**To do**
Write out the rows below word for word, from their first line up to and including the line that contains "وملاعب كرة القدم.".

**Data supplied**
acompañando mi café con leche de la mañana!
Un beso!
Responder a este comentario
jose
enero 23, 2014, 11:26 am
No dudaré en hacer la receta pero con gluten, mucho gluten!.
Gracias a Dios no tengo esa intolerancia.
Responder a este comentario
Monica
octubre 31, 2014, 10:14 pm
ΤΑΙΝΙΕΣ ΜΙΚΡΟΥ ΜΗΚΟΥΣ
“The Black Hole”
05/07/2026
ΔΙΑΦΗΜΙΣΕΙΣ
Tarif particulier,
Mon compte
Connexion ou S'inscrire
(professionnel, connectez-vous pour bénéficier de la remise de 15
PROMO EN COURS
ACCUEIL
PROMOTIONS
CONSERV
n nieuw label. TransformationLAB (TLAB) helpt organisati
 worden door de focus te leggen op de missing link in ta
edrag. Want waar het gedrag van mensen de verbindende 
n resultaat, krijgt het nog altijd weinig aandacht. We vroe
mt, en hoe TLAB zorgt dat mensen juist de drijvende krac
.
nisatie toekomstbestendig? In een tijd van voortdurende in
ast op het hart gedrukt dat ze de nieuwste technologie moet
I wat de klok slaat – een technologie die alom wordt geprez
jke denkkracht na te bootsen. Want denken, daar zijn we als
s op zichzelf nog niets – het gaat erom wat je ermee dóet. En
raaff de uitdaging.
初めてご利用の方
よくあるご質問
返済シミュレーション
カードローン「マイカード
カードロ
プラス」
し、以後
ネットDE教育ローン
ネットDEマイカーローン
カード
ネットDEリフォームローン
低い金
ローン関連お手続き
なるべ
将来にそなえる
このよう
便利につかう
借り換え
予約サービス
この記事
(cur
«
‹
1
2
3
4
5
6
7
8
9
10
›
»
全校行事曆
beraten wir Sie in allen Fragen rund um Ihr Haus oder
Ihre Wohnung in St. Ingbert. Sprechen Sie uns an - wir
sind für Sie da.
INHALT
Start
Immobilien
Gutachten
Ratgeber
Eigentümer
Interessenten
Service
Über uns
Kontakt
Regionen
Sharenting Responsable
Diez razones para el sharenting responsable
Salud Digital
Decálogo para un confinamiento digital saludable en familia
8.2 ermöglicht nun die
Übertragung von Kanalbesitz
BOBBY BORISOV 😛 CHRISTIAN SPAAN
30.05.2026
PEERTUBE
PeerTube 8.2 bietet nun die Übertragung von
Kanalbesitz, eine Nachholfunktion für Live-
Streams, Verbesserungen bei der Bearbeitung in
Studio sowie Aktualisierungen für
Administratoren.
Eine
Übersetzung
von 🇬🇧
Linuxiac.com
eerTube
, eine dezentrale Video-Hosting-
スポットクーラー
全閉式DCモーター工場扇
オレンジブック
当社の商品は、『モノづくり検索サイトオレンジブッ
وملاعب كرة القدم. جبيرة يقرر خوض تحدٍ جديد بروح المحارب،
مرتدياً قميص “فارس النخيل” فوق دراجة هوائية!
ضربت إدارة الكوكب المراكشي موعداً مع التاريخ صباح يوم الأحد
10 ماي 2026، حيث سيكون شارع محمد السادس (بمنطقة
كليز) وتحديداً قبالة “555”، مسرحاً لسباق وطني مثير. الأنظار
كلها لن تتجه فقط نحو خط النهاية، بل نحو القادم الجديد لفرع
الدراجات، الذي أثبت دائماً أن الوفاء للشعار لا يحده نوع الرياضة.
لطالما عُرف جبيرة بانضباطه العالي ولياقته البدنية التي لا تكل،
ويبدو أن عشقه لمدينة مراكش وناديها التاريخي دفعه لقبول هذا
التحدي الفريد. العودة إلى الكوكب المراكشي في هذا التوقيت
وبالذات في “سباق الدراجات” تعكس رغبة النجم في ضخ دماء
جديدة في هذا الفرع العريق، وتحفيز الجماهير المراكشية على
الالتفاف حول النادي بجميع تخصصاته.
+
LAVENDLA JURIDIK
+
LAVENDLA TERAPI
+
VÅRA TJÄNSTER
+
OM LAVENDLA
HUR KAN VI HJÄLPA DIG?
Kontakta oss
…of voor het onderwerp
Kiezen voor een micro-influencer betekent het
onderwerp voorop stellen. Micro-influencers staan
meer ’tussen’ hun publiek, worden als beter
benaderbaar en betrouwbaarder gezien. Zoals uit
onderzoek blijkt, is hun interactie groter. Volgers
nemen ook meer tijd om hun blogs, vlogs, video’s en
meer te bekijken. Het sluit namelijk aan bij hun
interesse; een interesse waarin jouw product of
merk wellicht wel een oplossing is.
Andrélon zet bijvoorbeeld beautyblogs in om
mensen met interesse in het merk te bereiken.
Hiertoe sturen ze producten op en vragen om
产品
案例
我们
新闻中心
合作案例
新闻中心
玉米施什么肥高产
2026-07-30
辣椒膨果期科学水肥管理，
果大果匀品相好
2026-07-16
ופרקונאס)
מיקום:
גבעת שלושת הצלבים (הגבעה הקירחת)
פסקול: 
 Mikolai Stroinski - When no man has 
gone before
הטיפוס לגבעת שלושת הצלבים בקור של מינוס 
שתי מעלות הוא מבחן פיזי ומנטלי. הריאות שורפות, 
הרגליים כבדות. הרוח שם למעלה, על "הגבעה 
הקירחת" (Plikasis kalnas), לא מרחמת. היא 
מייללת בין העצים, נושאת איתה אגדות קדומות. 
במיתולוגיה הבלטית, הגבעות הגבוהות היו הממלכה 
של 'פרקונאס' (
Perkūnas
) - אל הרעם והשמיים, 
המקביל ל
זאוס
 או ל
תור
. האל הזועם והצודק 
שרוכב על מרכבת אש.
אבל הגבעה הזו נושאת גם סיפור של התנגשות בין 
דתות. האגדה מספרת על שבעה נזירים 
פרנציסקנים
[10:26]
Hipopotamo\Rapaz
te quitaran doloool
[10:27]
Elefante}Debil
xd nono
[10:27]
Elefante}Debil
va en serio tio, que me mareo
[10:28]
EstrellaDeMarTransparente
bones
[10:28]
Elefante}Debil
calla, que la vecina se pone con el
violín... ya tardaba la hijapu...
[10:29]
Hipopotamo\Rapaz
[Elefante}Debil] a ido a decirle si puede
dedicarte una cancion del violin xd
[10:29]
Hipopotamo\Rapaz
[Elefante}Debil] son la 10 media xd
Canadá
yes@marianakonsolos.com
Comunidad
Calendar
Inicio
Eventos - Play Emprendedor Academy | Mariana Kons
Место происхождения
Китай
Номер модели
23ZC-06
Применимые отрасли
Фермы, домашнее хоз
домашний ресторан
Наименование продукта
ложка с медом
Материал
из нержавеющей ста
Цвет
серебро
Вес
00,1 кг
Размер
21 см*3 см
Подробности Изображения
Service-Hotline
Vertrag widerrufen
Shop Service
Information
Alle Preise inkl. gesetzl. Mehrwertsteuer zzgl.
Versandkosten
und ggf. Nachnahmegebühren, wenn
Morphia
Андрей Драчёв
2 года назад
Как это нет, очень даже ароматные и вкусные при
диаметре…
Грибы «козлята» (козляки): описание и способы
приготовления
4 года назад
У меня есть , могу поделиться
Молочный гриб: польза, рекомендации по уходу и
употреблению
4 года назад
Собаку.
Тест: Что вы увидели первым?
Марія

**Final answer**
acompañando mi café con leche de la mañana!
Un beso!
Responder a este comentario
jose
enero 23, 2014, 11:26 am
No dudaré en hacer la receta pero con gluten, mucho gluten!.
Gracias a Dios no tengo esa intolerancia.
Responder a este comentario
Monica
octubre 31, 2014, 10:14 pm
ΤΑΙΝΙΕΣ ΜΙΚΡΟΥ ΜΗΚΟΥΣ
“The Black Hole”
05/07/2026
ΔΙΑΦΗΜΙΣΕΙΣ
Tarif particulier,
Mon compte
Connexion ou S'inscrire
(professionnel, connectez-vous pour bénéficier de la remise de 15
PROMO EN COURS
ACCUEIL
PROMOTIONS
CONSERV
n nieuw label. TransformationLAB (TLAB) helpt organisati
 worden door de focus te leggen op de missing link in ta
edrag. Want waar het gedrag van mensen de verbindende 
n resultaat, krijgt het nog altijd weinig aandacht. We vroe
mt, en hoe TLAB zorgt dat mensen juist de drijvende krac
.
nisatie toekomstbestendig? In een tijd van voortdurende in
ast op het hart gedrukt dat ze de nieuwste technologie moet
I wat de klok slaat – een technologie die alom wordt geprez
jke denkkracht na te bootsen. Want denken, daar zijn we als
s op zichzelf nog niets – het gaat erom wat je ermee dóet. En
raaff de uitdaging.
初めてご利用の方
よくあるご質問
返済シミュレーション
カードローン「マイカード
カードロ
プラス」
し、以後
ネットDE教育ローン
ネットDEマイカーローン
カード
ネットDEリフォームローン
低い金
ローン関連お手続き
なるべ
将来にそなえる
このよう
便利につかう
借り換え
予約サービス
この記事
(cur
«
‹
1
2
3
4
5
6
7
8
9
10
›
»
全校行事曆
beraten wir Sie in allen Fragen rund um Ihr Haus oder
Ihre Wohnung in St. Ingbert. Sprechen Sie uns an - wir
sind für Sie da.
INHALT
Start
Immobilien
Gutachten
Ratgeber
Eigentümer
Interessenten
Service
Über uns
Kontakt
Regionen
Sharenting Responsable
Diez razones para el sharenting responsable
Salud Digital
Decálogo para un confinamiento digital saludable en familia
8.2 ermöglicht nun die
Übertragung von Kanalbesitz
BOBBY BORISOV 😛 CHRISTIAN SPAAN
30.05.2026
PEERTUBE
PeerTube 8.2 bietet nun die Übertragung von
Kanalbesitz, eine Nachholfunktion für Live-
Streams, Verbesserungen bei der Bearbeitung in
Studio sowie Aktualisierungen für
Administratoren.
Eine
Übersetzung
von 🇬🇧
Linuxiac.com
eerTube
, eine dezentrale Video-Hosting-
スポットクーラー
全閉式DCモーター工場扇
オレンジブック
当社の商品は、『モノづくり検索サイトオレンジブッ
وملاعب كرة القدم. جبيرة يقرر خوض تحدٍ جديد بروح المحارب،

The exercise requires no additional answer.